[[ PASSAGE FOR REVIEW open ]]
NLP-Postagging-and-Autocorrection

This repository contains two sub-projects focused on essential aspects of Natural Language Processing (NLP): Part-of-Speech (POS) Tagging and Autocorrection. Each sub-project focuses on implementing and evaluating models and algorithms related to their respective areas.

POS Tagging

Overview

The POS Tagging project explores part-of-speech tagging using several methods, including Hidden Markov Models (HMM) with bigram and trigram implementations. Additionally, the project compares the performance of neural models such as Vanilla RNN, LSTM, and Bidirectional LSTM for POS tagging across different languages, including English, Japanese, and Bulgarian.
[[ PASSAGE FOR REVIEW closed ]]
[[ SUPPLIED RECORDS open ]]
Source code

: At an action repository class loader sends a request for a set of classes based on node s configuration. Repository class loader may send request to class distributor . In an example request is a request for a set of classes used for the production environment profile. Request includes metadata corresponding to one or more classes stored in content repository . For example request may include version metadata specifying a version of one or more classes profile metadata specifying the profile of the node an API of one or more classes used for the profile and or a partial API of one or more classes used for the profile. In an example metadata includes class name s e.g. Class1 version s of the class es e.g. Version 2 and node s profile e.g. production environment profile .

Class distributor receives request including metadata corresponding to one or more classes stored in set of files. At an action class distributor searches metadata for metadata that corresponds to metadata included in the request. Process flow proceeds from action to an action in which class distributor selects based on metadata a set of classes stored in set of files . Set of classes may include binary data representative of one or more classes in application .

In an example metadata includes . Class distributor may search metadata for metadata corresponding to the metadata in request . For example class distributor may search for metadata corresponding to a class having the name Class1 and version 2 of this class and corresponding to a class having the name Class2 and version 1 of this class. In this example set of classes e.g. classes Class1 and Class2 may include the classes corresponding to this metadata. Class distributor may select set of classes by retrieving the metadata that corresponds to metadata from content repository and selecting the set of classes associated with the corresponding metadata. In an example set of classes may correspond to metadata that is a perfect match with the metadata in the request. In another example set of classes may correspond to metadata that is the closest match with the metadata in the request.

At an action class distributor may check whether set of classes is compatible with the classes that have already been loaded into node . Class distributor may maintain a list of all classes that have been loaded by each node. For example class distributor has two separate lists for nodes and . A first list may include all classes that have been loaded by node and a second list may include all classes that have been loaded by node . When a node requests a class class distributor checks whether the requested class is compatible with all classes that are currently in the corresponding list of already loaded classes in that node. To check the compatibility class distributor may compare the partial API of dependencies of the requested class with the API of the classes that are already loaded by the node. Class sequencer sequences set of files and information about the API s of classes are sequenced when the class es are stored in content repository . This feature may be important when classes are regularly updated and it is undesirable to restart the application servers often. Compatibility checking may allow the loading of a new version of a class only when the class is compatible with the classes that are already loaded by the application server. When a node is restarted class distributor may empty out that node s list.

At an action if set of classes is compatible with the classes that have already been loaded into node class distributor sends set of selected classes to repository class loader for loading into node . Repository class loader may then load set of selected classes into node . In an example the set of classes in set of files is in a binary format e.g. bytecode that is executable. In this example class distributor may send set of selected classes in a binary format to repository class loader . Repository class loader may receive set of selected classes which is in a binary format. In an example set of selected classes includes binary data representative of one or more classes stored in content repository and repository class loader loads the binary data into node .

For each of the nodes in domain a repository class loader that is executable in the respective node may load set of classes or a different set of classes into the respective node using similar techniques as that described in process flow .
[[ SUPPLIED RECORDS closed ]]
PARTS OF THE EXERCISE
A) According to the repository description, across which languages does the POS Tagging project compare neural models?
B) Copy out the records from the line containing "At an action if" through the end of the records, including both ends.
The text and the records have no connection to each other.

EXERCISE ANSWERS
A) English, Japanese, and Bulgarian.

B)
At an action if set of classes is compatible with the classes that have already been loaded into node class distributor sends set of selected classes to repository class loader for loading into node . Repository class loader may then load set of selected classes into node . In an example the set of classes in set of files is in a binary format e.g. bytecode that is executable. In this example class distributor may send set of selected classes in a binary format to repository class loader . Repository class loader may receive set of selected classes which is in a binary format. In an example set of selected classes includes binary data representative of one or more classes stored in content repository and repository class loader loads the binary data into node .

For each of the nodes in domain a repository class loader that is executable in the respective node may load set of classes or a different set of classes into the respective node using similar techniques as that described in process flow .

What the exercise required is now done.